For teenagers — a game changer. For parents — a game changer. About 40% of youth say they are working now and could not have had a job without this service.

  • Access improvement impacts are productivity changes from expanded public transit service and reduced traffic congestion. Translation: businesses enjoy increased employee productivity and  access to a broader, more diverse, and higher-skilled labor market. Again, microtransit excels in this regard, as most microtransit services allow travel between thousands of virtual bus stops within a zone, meaning the number of jobs someone can access is significant when compared to a linear, fixed-route bus or train. 

    In the United States, even in metropolitan areas, fewer than 25% of low and middle-skill jobs are accessible by public transit in less than 90 minutes. According to West Sacramento Mayor Christopher Cabaldon, however, the city’s on-demand transit network is having a tremendous effect on access to jobs.

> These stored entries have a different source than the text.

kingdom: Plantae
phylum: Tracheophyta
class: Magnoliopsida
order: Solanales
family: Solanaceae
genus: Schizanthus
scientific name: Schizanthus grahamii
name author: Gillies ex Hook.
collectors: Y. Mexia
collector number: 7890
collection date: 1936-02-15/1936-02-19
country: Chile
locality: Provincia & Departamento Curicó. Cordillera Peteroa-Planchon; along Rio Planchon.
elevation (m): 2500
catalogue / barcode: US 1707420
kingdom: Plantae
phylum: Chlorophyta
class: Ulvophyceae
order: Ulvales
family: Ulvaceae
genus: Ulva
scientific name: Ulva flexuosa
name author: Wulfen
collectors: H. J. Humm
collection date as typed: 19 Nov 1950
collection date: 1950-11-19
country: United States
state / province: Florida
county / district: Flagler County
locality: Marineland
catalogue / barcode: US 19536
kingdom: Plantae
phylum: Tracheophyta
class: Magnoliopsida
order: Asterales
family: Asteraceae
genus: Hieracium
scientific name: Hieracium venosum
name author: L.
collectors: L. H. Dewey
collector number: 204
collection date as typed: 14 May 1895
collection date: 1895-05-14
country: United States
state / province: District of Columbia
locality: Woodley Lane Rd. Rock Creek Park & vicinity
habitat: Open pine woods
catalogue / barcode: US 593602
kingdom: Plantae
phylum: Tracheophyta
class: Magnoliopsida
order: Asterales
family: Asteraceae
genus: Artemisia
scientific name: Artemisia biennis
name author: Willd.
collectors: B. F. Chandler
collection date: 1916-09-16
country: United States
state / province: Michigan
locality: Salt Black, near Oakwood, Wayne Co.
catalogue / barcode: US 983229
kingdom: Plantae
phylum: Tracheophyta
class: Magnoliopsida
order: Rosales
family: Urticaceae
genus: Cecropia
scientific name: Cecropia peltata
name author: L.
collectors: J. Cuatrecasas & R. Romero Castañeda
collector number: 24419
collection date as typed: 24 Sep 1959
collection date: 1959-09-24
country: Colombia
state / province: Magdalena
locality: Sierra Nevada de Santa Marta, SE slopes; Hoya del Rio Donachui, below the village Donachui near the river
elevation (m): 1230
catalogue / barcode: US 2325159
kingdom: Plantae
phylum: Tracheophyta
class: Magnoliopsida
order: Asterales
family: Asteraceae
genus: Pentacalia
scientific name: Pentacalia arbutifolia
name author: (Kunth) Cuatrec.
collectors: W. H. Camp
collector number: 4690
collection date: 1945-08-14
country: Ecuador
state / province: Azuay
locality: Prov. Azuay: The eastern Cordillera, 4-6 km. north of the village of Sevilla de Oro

    “For seniors, it’s been a game changer. For teenagers — a game changer. For parents — a game changer. About 40% of youth say they are working now and could not have had a job without this service. It’s also cheaper for us. Per ride, it’s dramatically less expensive than the transit system. So a pretty powerful innovation.”
  • Non-monetary impacts measure factors such as environmental benefit. Like any form of public transportation, the environmental impacts are dependent on the exact operating model and context. However, microtransit services typically use smaller, cleaner vehicles with lower carbon emissions per passenger mile than private vehicles, and in some cases, lower than certain bus routes.

    Around the world, these investments in new forms of on-demand shared public transportation are dramatically reducing congestion and the volume of vehicles on the road.

  • Finally, there are several other economic impact benefits related to land development, parking lot construction, and property values. For example, with parking lots in some regions costing more $70,000 per space, first-and-last mile microtransit services can help to reduce real estate construction costs by limiting demand for parking at transit hubs. The Seattle metropolitan area presents one such example where a service launched last year by King County Metro and Sound Transit — called Via to Transit — has improved station access, reduced congestion, and is reducing the need to build expensive, wasteful parking lots.

COVID-19 is still with us. Funding is scarce. And public transportation may be in the fight of its life. Transit agencies can help themselves by demonstrating how their ROI reaches far beyond the farebox recovery ratio. Like all forms of transit, microtransit will play a powerful role in helping cash-strapped public transit agencies recover from our global crisis and provide efficient, affordable, and sustainable transportation for decades to come.